Arkhé is an audiovisual arts research and production collective made up of Ivana Castagnetti, Gonzalo Egurza, Fabiana Gallegos and Ariel Nahón. It was formed in 2012 with the goal of constructing spaces of reflection for emerging productions, displaced from conventional circuits, as well as devising strategies of thinking about the tradition of experimental video and cinema, focusing its study on the output of Argentine and Latin American artists. Since 2013, it has been running the programming of the Invertir el ojo (‘Invert the Eye’) cycle and the Más allá del cine (‘’Beyond Cinema’) workshop at the Club Cultural Matienzo. The collective’s members are graduates of the Universidad del Cine, teachers, filmmakers and cultural managers.

The radicality of the image. Overflowing Latin American latitudes.

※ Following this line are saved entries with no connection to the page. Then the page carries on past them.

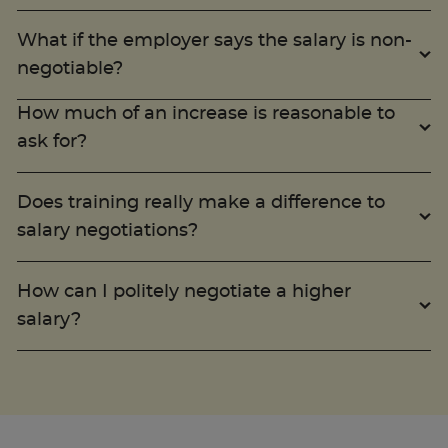
What if the employer says the salary is non-
negotiable?
How much of an increase is reasonable to
ask for?
Does training really make a difference to
salary negotiations?
How can I politely negotiate a higher
salary?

On some forms of experimental cinema

The writing compiled here seeks to make heard and continue via other media the affirmative overflowing that the radicality of the image as a constitutive formula of a unique cinema composes not only but especially in Amerindian latitudes. Thus, Overflowing Latin American Latitudes is the fragile way in which we carry out this publishing exercise, where we insist on the unique without replacing the identitary. When the strength of the audiovisual overflows, becoming always the remains of remains, it is only left to us to invent tangential forms, winding and delicate to approach the ever evanescent matter-film. This matter, like the force of the river, opens up new volumes, where whoever is open to talk nonsense can make a pororoca of perception. That is, an encounter of waters, an encounter of forces. Pororoca, from the tupi-guarani language—pororó-ká —means “great roar”, what we hear when tens of kilometres of the river Amazon meet the Atlantic Ocean. The twinkling of those little big roars is what we want to bring together in this first publication of Hambre. We always talk about a better cinema. Only by being less and defending a perpetual state of infancy inherent to the matter-film can we enter into movements of radicalization and experimentation.

Hambre is an observatory and a laboratory dedicated to research, dialogue and production of critical and sensitive thought by contagion and connection to experimental cinema(s). We have a strong emphasis on Latin American expression. Without hierarchies and with an open state of mind, disregarding any kind of completeness, the cinema that impels us is fertile and precarious, like the crabs that inhabit the mangrove swamp. We feel that our originality is our hunger. A hunger that destabilizes structures and forms, undermines the commonplace and banishes univocal points of view because its manifestation is violence. A hunger, an overwhelming force that excludes itself from industry norms, fighting market restrictions and lies, against the exploitation of the “exoticism” in supposedly “underdeveloped” geographies. An irrefutable condition of this cinema is to give an ethical and political place to what it faces. A hunger that has to be experienced, that calls itself experimental cinema.